WHAT THE EXERCISE ASKS: Working from the listing below, set down every line exactly.
BEGIN
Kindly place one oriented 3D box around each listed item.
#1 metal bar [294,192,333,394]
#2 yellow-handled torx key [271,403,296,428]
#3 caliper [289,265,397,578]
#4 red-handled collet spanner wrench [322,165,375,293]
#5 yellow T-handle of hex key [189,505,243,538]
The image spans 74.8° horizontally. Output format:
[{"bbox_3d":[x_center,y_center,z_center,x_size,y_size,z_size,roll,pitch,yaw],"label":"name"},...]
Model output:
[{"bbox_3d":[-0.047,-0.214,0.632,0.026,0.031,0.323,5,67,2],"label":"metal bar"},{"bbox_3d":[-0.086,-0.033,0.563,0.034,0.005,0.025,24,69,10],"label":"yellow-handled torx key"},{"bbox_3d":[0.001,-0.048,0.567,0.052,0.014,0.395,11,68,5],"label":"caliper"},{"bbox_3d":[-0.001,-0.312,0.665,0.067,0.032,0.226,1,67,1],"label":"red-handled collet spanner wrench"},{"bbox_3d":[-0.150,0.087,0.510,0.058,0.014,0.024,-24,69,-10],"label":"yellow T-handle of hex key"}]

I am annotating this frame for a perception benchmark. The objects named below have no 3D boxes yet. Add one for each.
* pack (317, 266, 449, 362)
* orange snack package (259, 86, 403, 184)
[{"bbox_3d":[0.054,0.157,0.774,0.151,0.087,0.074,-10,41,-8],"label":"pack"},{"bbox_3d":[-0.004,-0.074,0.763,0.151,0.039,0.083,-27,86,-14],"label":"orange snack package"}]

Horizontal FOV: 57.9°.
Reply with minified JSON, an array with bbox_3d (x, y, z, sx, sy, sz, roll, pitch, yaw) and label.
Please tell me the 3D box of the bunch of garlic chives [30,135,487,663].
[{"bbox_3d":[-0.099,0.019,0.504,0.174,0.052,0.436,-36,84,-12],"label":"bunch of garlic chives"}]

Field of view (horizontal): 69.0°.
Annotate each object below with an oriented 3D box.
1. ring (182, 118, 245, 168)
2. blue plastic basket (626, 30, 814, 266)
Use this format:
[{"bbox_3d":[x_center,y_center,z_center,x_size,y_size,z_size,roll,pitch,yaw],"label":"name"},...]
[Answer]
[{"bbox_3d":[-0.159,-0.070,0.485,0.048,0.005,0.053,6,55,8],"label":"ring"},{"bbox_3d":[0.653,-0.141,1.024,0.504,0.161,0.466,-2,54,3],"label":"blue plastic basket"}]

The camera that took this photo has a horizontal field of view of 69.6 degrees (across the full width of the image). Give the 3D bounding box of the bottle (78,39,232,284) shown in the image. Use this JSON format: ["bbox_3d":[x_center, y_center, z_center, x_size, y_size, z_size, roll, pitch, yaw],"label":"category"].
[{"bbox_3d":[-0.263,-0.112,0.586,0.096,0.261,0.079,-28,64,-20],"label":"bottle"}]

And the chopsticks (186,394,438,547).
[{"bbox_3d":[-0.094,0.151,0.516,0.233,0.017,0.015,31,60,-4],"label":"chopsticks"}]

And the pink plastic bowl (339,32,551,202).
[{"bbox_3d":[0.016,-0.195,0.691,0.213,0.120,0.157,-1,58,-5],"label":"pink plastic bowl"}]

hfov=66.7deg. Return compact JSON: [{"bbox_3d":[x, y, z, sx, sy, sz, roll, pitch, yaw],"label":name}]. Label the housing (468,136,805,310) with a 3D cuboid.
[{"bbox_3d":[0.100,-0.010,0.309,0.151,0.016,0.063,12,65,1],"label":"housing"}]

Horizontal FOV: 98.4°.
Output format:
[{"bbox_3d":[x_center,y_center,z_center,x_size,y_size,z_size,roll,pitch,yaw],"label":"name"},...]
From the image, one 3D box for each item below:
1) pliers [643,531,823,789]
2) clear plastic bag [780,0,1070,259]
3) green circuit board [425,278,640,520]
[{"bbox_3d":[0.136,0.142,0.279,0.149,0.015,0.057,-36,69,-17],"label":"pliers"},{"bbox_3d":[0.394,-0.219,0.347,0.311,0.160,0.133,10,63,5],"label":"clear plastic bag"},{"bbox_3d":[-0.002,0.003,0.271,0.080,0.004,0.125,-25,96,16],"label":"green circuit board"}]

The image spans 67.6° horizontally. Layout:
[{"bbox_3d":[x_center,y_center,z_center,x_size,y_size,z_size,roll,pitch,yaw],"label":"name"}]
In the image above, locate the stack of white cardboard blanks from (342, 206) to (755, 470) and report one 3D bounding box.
END
RESPONSE BOX:
Kindly place one oriented 3D box around each listed item.
#1 metal bar [294,192,333,394]
#2 yellow-handled torx key [271,403,296,428]
#3 caliper [289,265,397,578]
#4 red-handled collet spanner wrench [322,165,375,293]
#5 yellow T-handle of hex key [189,505,243,538]
The image spans 74.8° horizontally. Output format:
[{"bbox_3d":[x_center,y_center,z_center,x_size,y_size,z_size,roll,pitch,yaw],"label":"name"},...]
Model output:
[{"bbox_3d":[-0.047,-0.214,0.632,0.026,0.031,0.323,5,67,2],"label":"metal bar"},{"bbox_3d":[-0.086,-0.033,0.563,0.034,0.005,0.025,24,69,10],"label":"yellow-handled torx key"},{"bbox_3d":[0.001,-0.048,0.567,0.052,0.014,0.395,11,68,5],"label":"caliper"},{"bbox_3d":[-0.001,-0.312,0.665,0.067,0.032,0.226,1,67,1],"label":"red-handled collet spanner wrench"},{"bbox_3d":[-0.150,0.087,0.510,0.058,0.014,0.024,-24,69,-10],"label":"yellow T-handle of hex key"}]

I am annotating this frame for a perception benchmark. The objects named below have no 3D boxes yet. Add one for each.
* pack (317, 266, 449, 362)
* orange snack package (259, 86, 403, 184)
[{"bbox_3d":[0.054,0.157,0.774,0.151,0.087,0.074,-10,41,-8],"label":"pack"},{"bbox_3d":[-0.004,-0.074,0.763,0.151,0.039,0.083,-27,86,-14],"label":"orange snack package"}]

Horizontal FOV: 57.9°.
Reply with minified JSON, an array with bbox_3d (x, y, z, sx, sy, sz, roll, pitch, yaw) and label.
Please tell me the 3D box of the bunch of garlic chives [30,135,487,663].
[{"bbox_3d":[-0.099,0.019,0.504,0.174,0.052,0.436,-36,84,-12],"label":"bunch of garlic chives"}]

Field of view (horizontal): 69.0°.
Annotate each object below with an oriented 3D box.
1. ring (182, 118, 245, 168)
2. blue plastic basket (626, 30, 814, 266)
Use this format:
[{"bbox_3d":[x_center,y_center,z_center,x_size,y_size,z_size,roll,pitch,yaw],"label":"name"},...]
[Answer]
[{"bbox_3d":[-0.159,-0.070,0.485,0.048,0.005,0.053,6,55,8],"label":"ring"},{"bbox_3d":[0.653,-0.141,1.024,0.504,0.161,0.466,-2,54,3],"label":"blue plastic basket"}]

The camera that took this photo has a horizontal field of view of 69.6 degrees (across the full width of the image). Give the 3D bounding box of the bottle (78,39,232,284) shown in the image. Use this JSON format: ["bbox_3d":[x_center, y_center, z_center, x_size, y_size, z_size, roll, pitch, yaw],"label":"category"].
[{"bbox_3d":[-0.263,-0.112,0.586,0.096,0.261,0.079,-28,64,-20],"label":"bottle"}]

And the chopsticks (186,394,438,547).
[{"bbox_3d":[-0.094,0.151,0.516,0.233,0.017,0.015,31,60,-4],"label":"chopsticks"}]

And the pink plastic bowl (339,32,551,202).
[{"bbox_3d":[0.016,-0.195,0.691,0.213,0.120,0.157,-1,58,-5],"label":"pink plastic bowl"}]

hfov=66.7deg. Return compact JSON: [{"bbox_3d":[x, y, z, sx, sy, sz, roll, pitch, yaw],"label":name}]. Label the housing (468,136,805,310) with a 3D cuboid.
[{"bbox_3d":[0.100,-0.010,0.309,0.151,0.016,0.063,12,65,1],"label":"housing"}]

Horizontal FOV: 98.4°.
Output format:
[{"bbox_3d":[x_center,y_center,z_center,x_size,y_size,z_size,roll,pitch,yaw],"label":"name"},...]
From the image, one 3D box for each item below:
1) pliers [643,531,823,789]
2) clear plastic bag [780,0,1070,259]
3) green circuit board [425,278,640,520]
[{"bbox_3d":[0.136,0.142,0.279,0.149,0.015,0.057,-36,69,-17],"label":"pliers"},{"bbox_3d":[0.394,-0.219,0.347,0.311,0.160,0.133,10,63,5],"label":"clear plastic bag"},{"bbox_3d":[-0.002,0.003,0.271,0.080,0.004,0.125,-25,96,16],"label":"green circuit board"}]

The image spans 67.6° horizontally. Layout:
[{"bbox_3d":[x_center,y_center,z_center,x_size,y_size,z_size,roll,pitch,yaw],"label":"name"}]
In the image above, locate the stack of white cardboard blanks from (342, 206) to (755, 470) and report one 3D bounding box.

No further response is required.